Making Space Weather Predictions Easier

Now, a research team led by the Applied Physics Laboratory of Johns Hopkins University developed a model that serves as a step closer to bridging the gap between Earth and space weather predictions. However, the scientists admit that it may necessarily take decades for the forecasting and predictions of space weather to catch up fully.

Space physicist Slava Merkin from APL, who also serves as the director of the Center for Geospace Storms (CGS), explains that space weather cannot be predicted without first knowing the physics behind it. Merkin adds that they are constructing a model and conducting science with the model. Through this, they are discovering more about geospace storm physics.

Geospace generally refers to the region surrounding the Earth which covers the upper atmosphere of the planet and the space that surrounds it.

With the novel model MAGE (Multiscale Atmosphere-Geospace Environment), the scientists aim to capture the processes happening in space up to a distance from Earth that spans 2 million kilometers. This coverage is quite huge, being equivalent to four times the Earth-Moon distance. However, the influence of the Earth in the cosmos has an even greater stretch.

The Earth's magnetosphere interacts with solar wind bursts, which is an interaction that leads to space weather events that can be experienced from Earth. The exact process is quite intricate, involving physical interactions in the ionosphere and thermosphere that are minimally understood.

Merkin explains that their greatest challenge comes with holistically treating the system. However, the issue comes with how different physics govern the domains.

In 2020, the team celebrated a success when their nascent model was able to offer unexpected insights regarding the formation of structures in the aurora that resemble beads and that occasionally appear over the polar regions of the Earth before strong geomagnetic storms happen.

The MAGE model then revealed that these polar light pearls surface when the magnetic lines in the magnetotail have a far stretch from the planet prior to the geomagnetic storms. They then slingshot light plasma bubbles towards the Earth. However, the discovery showed space weather forecast difficulties.

Merkin explains that the computer model they are working on must be able to capture the processes that happen on both large and small scales. It must also be able to capture the various physics issues and understand how different domains affect one another.

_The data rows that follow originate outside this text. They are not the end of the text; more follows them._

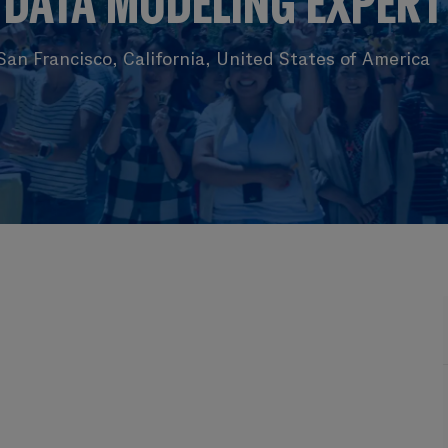
DATA MODELING EXPERT
an Francisco, California, United States of America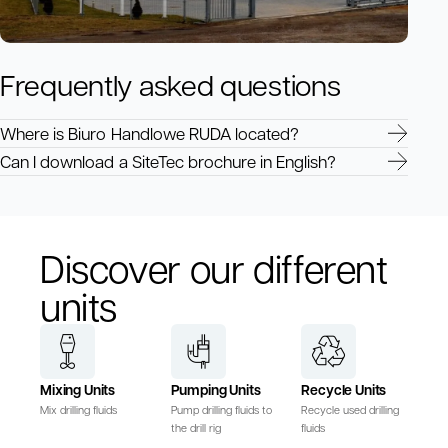
Frequently asked questions
Where is Biuro Handlowe RUDA located?
Can I download a SiteTec brochure in English?
Discover our different
units
Mixing Units
Pumping Units
Recycle Units
Mix drilling fluids
Pump drilling fluids to
Recycle used drilling
the drill rig
fluids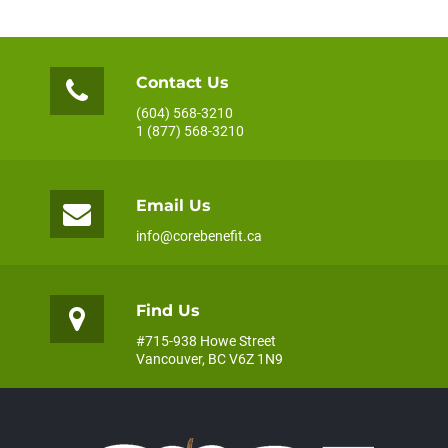
Contact Us
(604) 568-3210
1 (877) 568-3210
Email Us
info@corebenefit.ca
Find Us
#715-938 Howe Street
Vancouver, BC V6Z 1N9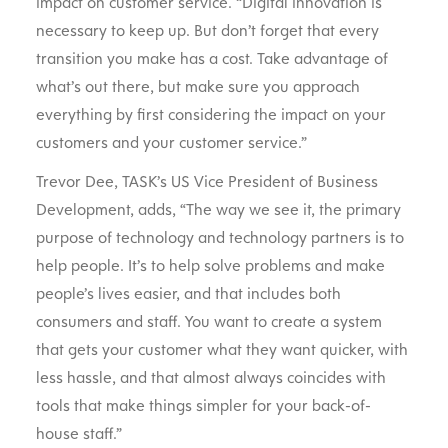
impact on customer service. “Digital innovation is
necessary to keep up. But don’t forget that every
transition you make has a cost. Take advantage of
what’s out there, but make sure you approach
everything by first considering the impact on your
customers and your customer service.”
Trevor Dee, TASK’s US Vice President of Business
Development, adds, “The way we see it, the primary
purpose of technology and technology partners is to
help people. It’s to help solve problems and make
people’s lives easier, and that includes both
consumers and staff. You want to create a system
that gets your customer what they want quicker, with
less hassle, and that almost always coincides with
tools that make things simpler for your back-of-
house staff.”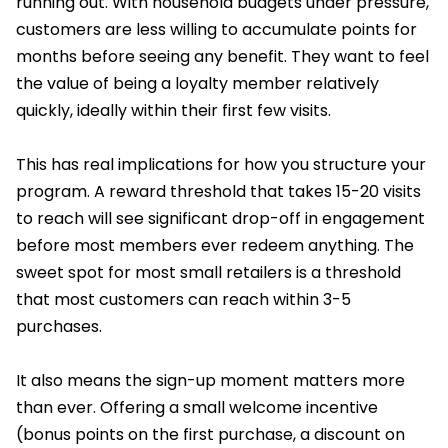
running out. With household budgets under pressure,
customers are less willing to accumulate points for
months before seeing any benefit. They want to feel
the value of being a loyalty member relatively
quickly, ideally within their first few visits.
This has real implications for how you structure your
program. A reward threshold that takes 15-20 visits
to reach will see significant drop-off in engagement
before most members ever redeem anything. The
sweet spot for most small retailers is a threshold
that most customers can reach within 3-5
purchases.
It also means the sign-up moment matters more
than ever. Offering a small welcome incentive
(bonus points on the first purchase, a discount on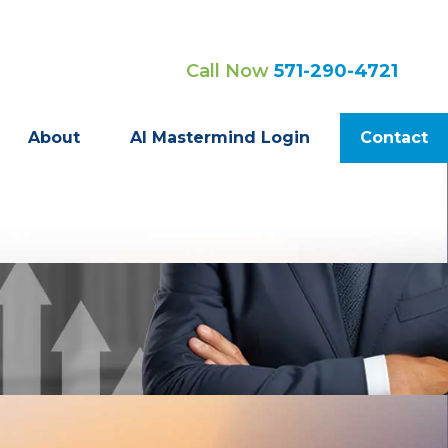
Call Now
571-290-4721
About
AI Mastermind Login
Contact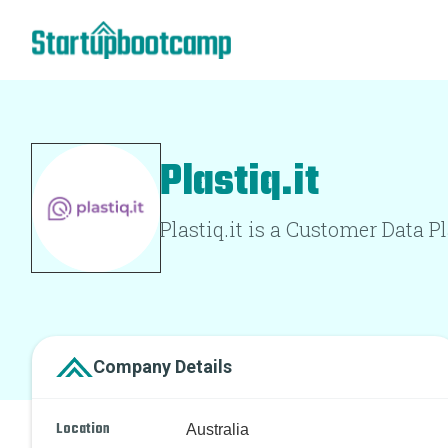
Plastiq.it
Plastiq.it is a Customer Data P
Company Details
Location
Australia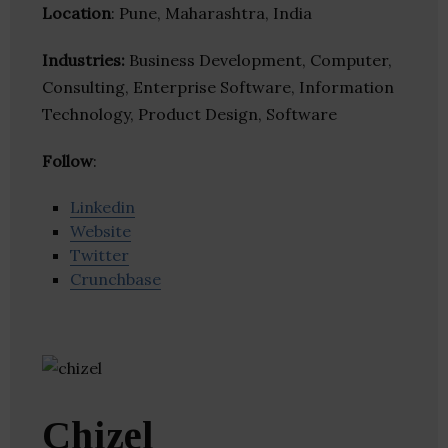
Location
: Pune, Maharashtra, India
Industries:
Business Development, Computer,
Consulting, Enterprise Software, Information
Technology, Product Design, Software
Follow
:
Linkedin
Website
Twitter
Crunchbase
Chizel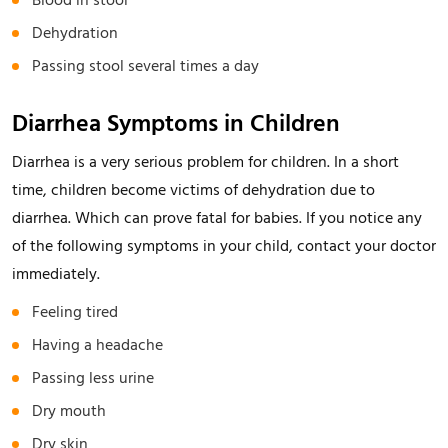
Blood in stool
Dehydration
Passing stool several times a day
Diarrhea Symptoms in Children
Diarrhea is a very serious problem for children. In a short
time, children become victims of dehydration due to
diarrhea. Which can prove fatal for babies. If you notice any
of the following symptoms in your child, contact your doctor
immediately.
Feeling tired
Having a headache
Passing less urine
Dry mouth
Dry skin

The model has to capitalize on fewer data points compared to models for forecasting terrestrial weather.

While Merkin and the team can access data that dates back to the start of the space age, there are still major gaps that exist. MAGE could help bridge some gaps by capitalizing on strong supercomputing and intricate measurements gathered by satellites situated in the atmosphere and by radars and other ground sensors.

Merkin explains that as they go, the model gets more complex, with more and more physics being added to it. The ultimate end will then represent geospace and its complexity.